Pierre Durand. " Chapter One: NOLA Improvisations "

Publié le par Guillaume Lagrée

Pierre Durand

" Chapter One: NOLA Improvisations "

Les Disques de Lily

Sortie le lundi 24 septembre 2012.

En concert au festival Jazz aux Ecluses à Hédé-Bazouges, Ille et Vilaine, Bretagne, France le samedi 22 septembre 2012 à 16h et 18h.

En concert à Paris, au Sunside, le jeudi 25 octobre 2012 à 21h

avec le quartet du tromboniste et conquiste  Sébastien Llado.


Pierre Durand: guitares, voix (8)

John Boute, Nicholas Payton, Cornell Williams: voix (5)

Lectrices critiques, lecteurs caustiques, je vous préviens tout de suite, il y a un morceau que je n'apprécie pas dans le premier album du guitariste français Pierre Durand, c'est le 5e (" Au bord "), une sorte de gospel sur lequel je n'accroche pas malgré les noms prestigieux des chanteurs. Cette réserve posée, cet album m'intrigue, me dérange, me remue, me perturbe, bref, il m'intéresse.

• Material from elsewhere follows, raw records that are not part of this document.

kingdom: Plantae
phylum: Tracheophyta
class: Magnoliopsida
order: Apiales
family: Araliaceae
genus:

Pierre Durand est bardé de diplômes musicaux, c'est un accompagnateur recherché mais pour son premier album, il a pris des risques. Grâces lui en soient rendues. D'abord, il a quitté Paris mais pas comme Thomas Dutronc. Non, il est allé aux sources du Jazz à La Nouvelle Orléanq, Louisiane (en abrégé, NOLA). Il ne connaissait la Louisiane que par la musique, la littérature, le cinéma, bref l'Art. Il est allé à la rencontre des gens, s'est imprégné de l'ambiance, du décor, de la chaleur, de l'humidité, du bayou, du dieu dollar. Il avait juste deux mélodies à peine ébauchées en arrivant. Il s'est installé seul en studio avec ses guitares et il nous livre son interprétation de la Louisiane et de la Nouvelle Orléans, sans cliché passéiste à la sauce Marsalis, sans standard trop évident du type " Don't you know what it means to miss New Orleans ? " ou " It's a sleepy time down south " que Louis Armstrong ou Jelly Roll Morton interprétèrent magnifiquement mais c'était leur époque et leur cadre de vie.

A partir d'un ticket de métro glissé dans les cordes de la guitare, il parvient à nous évoquer l'Afrique transplantée sur les quais de la Seine ou du Mississipi (n°2: " Emigré "). Il se permet un clin d'oeil irrévérencieux qui est un hommage à un maître de la guitare (n°5: " Who the damn is John Scofield "), pour obtenir une merveille funky.

Sur 8 morceaux, 4 sont improvisés (1, 2, 4, 7) ce qui ne signifie pas que ceux qui ne le sont pas ne recèlent pas eux aussi des trésors de fraîcheur et de créativité. Le son est net sans trancher, clair, précis et pourtant rêveur. Pas de bruit, des effets maitrisés toujours au service de la musique, du propos.

Suivons ce Divin Chauve de la guitare dans ses voyages et ses aventures musicales. Il a tant d'histoires surprenantes à nous raconter. Ce serait grand dommage de s'en priver.